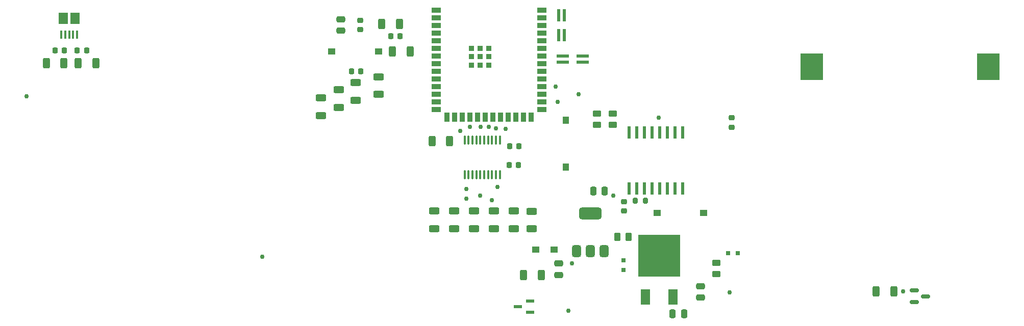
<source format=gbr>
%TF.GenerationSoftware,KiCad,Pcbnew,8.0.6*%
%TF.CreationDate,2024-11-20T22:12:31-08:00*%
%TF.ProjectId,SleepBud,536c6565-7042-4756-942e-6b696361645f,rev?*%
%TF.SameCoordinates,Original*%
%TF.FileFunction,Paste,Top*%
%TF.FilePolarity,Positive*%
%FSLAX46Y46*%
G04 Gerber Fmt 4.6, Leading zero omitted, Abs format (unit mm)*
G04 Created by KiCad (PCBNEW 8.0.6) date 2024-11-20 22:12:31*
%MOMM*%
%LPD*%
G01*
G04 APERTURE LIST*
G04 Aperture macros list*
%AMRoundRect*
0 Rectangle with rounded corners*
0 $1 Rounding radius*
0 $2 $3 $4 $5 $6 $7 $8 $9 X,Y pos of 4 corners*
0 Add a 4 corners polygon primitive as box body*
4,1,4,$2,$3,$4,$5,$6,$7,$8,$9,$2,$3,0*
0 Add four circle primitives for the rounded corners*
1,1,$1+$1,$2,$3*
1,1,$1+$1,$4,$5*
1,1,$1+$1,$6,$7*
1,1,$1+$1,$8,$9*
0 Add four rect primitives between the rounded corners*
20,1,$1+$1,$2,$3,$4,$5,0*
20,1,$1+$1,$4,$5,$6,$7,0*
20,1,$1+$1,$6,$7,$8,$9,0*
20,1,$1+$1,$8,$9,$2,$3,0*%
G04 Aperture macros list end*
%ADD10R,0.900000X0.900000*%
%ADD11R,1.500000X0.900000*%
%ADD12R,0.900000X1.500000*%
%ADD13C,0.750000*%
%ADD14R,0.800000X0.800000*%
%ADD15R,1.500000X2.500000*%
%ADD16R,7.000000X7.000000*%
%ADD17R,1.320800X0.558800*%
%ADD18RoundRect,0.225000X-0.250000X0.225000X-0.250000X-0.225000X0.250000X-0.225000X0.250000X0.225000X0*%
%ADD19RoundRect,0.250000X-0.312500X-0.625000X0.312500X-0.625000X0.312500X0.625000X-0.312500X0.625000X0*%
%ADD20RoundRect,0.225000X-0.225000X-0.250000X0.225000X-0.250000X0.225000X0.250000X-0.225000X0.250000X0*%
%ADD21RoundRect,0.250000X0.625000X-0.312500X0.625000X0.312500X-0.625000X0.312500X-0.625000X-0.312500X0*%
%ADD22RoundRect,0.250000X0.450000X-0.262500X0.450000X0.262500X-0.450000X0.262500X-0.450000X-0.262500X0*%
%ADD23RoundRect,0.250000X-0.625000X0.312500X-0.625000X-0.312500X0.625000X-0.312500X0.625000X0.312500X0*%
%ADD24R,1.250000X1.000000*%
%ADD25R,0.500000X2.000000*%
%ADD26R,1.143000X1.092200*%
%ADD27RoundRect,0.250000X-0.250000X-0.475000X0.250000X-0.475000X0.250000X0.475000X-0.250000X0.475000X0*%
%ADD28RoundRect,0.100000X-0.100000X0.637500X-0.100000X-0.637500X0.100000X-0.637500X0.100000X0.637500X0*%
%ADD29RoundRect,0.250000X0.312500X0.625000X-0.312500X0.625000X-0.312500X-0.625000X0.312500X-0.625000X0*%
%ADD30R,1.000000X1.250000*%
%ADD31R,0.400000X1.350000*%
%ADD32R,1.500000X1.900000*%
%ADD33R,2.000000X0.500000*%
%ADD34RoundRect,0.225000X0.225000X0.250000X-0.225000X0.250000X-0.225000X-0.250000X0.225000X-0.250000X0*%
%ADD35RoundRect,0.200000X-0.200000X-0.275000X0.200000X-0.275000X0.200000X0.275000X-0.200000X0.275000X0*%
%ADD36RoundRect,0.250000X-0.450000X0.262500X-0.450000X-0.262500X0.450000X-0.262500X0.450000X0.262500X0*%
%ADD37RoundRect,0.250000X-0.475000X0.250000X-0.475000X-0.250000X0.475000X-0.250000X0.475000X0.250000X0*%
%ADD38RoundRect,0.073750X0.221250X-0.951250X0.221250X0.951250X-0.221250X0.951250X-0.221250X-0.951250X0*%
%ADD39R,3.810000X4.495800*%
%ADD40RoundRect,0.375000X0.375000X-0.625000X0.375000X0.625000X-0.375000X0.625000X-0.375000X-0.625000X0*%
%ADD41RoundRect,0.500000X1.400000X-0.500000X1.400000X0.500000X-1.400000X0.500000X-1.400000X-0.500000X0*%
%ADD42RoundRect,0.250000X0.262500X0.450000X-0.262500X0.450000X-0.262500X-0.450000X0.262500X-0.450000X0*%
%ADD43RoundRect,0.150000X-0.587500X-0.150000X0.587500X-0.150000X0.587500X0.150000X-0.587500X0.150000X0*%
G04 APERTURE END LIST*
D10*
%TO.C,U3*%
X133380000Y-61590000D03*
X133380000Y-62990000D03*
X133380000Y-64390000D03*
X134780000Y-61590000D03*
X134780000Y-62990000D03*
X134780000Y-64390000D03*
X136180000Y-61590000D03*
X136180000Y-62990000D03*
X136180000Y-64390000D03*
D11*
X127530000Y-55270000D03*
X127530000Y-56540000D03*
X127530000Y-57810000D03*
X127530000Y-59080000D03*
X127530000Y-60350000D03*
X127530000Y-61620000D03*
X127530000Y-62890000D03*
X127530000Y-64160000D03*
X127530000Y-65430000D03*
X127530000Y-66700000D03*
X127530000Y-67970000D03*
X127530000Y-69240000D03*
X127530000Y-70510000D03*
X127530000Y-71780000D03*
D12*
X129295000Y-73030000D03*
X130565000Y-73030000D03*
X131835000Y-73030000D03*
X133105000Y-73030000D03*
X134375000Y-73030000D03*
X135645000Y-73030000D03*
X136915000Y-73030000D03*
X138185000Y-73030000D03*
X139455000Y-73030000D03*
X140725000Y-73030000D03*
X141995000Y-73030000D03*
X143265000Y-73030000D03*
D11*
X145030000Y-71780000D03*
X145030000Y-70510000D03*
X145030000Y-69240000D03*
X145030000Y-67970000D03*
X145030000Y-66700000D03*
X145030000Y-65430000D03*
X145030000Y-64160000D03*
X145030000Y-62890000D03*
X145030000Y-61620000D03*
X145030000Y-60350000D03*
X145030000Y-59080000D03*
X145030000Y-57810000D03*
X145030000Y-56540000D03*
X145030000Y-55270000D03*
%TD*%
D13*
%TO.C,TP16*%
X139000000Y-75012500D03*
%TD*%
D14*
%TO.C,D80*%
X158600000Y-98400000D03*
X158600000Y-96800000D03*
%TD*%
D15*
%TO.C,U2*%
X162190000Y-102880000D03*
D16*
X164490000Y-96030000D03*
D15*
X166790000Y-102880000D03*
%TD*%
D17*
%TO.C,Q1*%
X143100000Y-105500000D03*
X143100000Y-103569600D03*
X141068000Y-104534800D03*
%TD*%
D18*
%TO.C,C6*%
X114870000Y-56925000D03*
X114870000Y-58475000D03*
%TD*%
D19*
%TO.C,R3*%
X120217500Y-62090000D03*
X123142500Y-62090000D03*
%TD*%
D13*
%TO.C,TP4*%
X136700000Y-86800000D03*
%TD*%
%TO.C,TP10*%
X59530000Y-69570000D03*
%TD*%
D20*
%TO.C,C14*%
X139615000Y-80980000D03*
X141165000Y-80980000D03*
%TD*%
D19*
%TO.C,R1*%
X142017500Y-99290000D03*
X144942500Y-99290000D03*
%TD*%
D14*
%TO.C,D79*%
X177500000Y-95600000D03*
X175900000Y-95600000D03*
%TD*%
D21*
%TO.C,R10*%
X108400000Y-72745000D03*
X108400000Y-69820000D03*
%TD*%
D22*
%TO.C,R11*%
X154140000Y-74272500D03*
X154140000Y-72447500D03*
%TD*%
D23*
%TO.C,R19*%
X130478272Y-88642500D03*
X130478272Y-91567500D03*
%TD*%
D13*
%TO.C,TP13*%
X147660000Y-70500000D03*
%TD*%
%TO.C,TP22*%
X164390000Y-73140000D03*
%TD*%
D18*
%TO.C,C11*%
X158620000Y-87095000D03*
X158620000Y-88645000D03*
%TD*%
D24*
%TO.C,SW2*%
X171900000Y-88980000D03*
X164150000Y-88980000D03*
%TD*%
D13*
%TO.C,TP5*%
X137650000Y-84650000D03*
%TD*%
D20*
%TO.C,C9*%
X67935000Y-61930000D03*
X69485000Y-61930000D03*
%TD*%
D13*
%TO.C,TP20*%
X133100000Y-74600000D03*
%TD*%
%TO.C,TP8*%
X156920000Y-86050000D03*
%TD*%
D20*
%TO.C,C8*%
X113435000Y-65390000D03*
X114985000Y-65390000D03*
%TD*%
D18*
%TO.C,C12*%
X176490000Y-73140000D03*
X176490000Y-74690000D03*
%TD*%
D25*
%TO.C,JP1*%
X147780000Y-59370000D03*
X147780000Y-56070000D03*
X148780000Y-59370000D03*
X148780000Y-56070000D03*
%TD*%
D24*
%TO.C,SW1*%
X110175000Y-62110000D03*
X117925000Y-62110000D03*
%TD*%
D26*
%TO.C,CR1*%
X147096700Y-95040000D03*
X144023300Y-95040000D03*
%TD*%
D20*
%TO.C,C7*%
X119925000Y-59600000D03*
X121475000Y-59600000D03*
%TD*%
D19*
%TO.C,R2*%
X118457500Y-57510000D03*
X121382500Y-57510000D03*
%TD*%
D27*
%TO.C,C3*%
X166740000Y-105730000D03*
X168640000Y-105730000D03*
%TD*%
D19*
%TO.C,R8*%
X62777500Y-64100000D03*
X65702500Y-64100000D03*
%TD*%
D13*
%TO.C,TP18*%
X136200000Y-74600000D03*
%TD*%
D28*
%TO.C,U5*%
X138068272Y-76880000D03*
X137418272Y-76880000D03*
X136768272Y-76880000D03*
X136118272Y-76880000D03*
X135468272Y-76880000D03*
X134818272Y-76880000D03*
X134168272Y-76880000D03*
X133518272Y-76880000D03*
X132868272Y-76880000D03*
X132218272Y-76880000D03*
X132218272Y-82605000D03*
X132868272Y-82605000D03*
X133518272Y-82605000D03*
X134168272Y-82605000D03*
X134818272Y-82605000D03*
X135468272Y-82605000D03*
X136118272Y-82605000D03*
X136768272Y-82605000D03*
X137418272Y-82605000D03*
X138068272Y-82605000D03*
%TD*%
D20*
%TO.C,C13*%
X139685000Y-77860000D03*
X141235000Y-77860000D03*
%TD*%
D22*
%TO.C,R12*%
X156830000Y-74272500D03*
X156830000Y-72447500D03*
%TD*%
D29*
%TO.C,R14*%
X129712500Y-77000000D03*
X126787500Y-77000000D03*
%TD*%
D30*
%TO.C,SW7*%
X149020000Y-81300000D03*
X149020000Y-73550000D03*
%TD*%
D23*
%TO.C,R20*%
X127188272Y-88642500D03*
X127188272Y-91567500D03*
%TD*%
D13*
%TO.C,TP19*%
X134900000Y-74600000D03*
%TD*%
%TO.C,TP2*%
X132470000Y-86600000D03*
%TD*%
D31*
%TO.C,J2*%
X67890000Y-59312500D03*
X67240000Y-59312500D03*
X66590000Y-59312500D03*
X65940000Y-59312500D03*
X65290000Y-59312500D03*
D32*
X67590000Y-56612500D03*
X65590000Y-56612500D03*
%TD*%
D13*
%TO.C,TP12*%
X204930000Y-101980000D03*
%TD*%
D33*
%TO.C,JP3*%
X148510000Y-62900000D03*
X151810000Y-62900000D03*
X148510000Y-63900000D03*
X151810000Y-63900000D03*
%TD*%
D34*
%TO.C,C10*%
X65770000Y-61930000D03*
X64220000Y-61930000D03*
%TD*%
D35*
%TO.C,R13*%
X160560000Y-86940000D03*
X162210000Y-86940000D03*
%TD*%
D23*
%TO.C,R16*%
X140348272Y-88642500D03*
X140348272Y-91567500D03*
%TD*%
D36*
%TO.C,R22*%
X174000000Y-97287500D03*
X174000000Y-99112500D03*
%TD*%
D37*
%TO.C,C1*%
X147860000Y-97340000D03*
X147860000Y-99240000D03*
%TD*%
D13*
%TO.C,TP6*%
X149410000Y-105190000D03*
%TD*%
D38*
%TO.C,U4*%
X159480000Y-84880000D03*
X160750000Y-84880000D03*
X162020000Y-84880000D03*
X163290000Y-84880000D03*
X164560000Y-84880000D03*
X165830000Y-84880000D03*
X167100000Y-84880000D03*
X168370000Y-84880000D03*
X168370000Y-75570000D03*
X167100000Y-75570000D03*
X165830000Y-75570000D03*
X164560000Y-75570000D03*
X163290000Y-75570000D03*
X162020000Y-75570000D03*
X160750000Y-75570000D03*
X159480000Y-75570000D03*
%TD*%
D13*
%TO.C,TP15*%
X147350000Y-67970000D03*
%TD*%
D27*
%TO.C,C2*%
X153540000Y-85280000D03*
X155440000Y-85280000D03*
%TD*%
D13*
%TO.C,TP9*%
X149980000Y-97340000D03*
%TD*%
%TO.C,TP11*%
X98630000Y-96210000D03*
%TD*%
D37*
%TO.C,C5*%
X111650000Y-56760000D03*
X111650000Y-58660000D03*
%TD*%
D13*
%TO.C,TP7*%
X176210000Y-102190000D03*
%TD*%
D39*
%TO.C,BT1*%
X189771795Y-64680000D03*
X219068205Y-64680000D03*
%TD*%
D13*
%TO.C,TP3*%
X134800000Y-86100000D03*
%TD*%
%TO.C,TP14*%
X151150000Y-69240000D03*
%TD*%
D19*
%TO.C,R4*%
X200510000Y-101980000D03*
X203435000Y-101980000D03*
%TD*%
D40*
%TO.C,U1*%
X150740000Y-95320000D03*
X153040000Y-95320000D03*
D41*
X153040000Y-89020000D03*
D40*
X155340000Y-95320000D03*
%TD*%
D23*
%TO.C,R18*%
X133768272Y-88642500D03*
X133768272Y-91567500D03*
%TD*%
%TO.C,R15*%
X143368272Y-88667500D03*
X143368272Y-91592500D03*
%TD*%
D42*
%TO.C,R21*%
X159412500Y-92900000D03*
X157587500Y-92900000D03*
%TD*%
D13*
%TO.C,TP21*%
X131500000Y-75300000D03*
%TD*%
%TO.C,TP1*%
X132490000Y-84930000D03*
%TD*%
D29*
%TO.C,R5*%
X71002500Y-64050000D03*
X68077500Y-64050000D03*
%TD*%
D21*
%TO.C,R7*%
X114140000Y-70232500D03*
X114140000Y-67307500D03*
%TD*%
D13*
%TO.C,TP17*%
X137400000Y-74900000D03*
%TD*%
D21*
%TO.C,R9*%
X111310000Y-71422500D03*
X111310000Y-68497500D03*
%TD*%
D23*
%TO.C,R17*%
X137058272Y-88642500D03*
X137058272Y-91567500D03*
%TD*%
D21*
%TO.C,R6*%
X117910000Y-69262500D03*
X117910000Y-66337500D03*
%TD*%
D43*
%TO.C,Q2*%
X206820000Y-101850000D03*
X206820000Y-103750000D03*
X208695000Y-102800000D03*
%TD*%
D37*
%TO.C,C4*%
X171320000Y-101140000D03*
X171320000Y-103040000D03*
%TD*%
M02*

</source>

__________________________________________________

§ Problem to solve
Your answer must be the lines above from the one containing "X145030000Y-61620000D03*" to the one containing "X176490000Y-73140000D03*", both included, restated word for word.

§ Task result
X145030000Y-61620000D03*
X145030000Y-60350000D03*
X145030000Y-59080000D03*
X145030000Y-57810000D03*
X145030000Y-56540000D03*
X145030000Y-55270000D03*
%TD*%
D13*
%TO.C,TP16*%
X139000000Y-75012500D03*
%TD*%
D14*
%TO.C,D80*%
X158600000Y-98400000D03*
X158600000Y-96800000D03*
%TD*%
D15*
%TO.C,U2*%
X162190000Y-102880000D03*
D16*
X164490000Y-96030000D03*
D15*
X166790000Y-102880000D03*
%TD*%
D17*
%TO.C,Q1*%
X143100000Y-105500000D03*
X143100000Y-103569600D03*
X141068000Y-104534800D03*
%TD*%
D18*
%TO.C,C6*%
X114870000Y-56925000D03*
X114870000Y-58475000D03*
%TD*%
D19*
%TO.C,R3*%
X120217500Y-62090000D03*
X123142500Y-62090000D03*
%TD*%
D13*
%TO.C,TP4*%
X136700000Y-86800000D03*
%TD*%
%TO.C,TP10*%
X59530000Y-69570000D03*
%TD*%
D20*
%TO.C,C14*%
X139615000Y-80980000D03*
X141165000Y-80980000D03*
%TD*%
D19*
%TO.C,R1*%
X142017500Y-99290000D03*
X144942500Y-99290000D03*
%TD*%
D14*
%TO.C,D79*%
X177500000Y-95600000D03*
X175900000Y-95600000D03*
%TD*%
D21*
%TO.C,R10*%
X108400000Y-72745000D03*
X108400000Y-69820000D03*
%TD*%
D22*
%TO.C,R11*%
X154140000Y-74272500D03*
X154140000Y-72447500D03*
%TD*%
D23*
%TO.C,R19*%
X130478272Y-88642500D03*
X130478272Y-91567500D03*
%TD*%
D13*
%TO.C,TP13*%
X147660000Y-70500000D03*
%TD*%
%TO.C,TP22*%
X164390000Y-73140000D03*
%TD*%
D18*
%TO.C,C11*%
X158620000Y-87095000D03*
X158620000Y-88645000D03*
%TD*%
D24*
%TO.C,SW2*%
X171900000Y-88980000D03*
X164150000Y-88980000D03*
%TD*%
D13*
%TO.C,TP5*%
X137650000Y-84650000D03*
%TD*%
D20*
%TO.C,C9*%
X67935000Y-61930000D03*
X69485000Y-61930000D03*
%TD*%
D13*
%TO.C,TP20*%
X133100000Y-74600000D03*
%TD*%
%TO.C,TP8*%
X156920000Y-86050000D03*
%TD*%
D20*
%TO.C,C8*%
X113435000Y-65390000D03*
X114985000Y-65390000D03*
%TD*%
D18*
%TO.C,C12*%
X176490000Y-73140000D03*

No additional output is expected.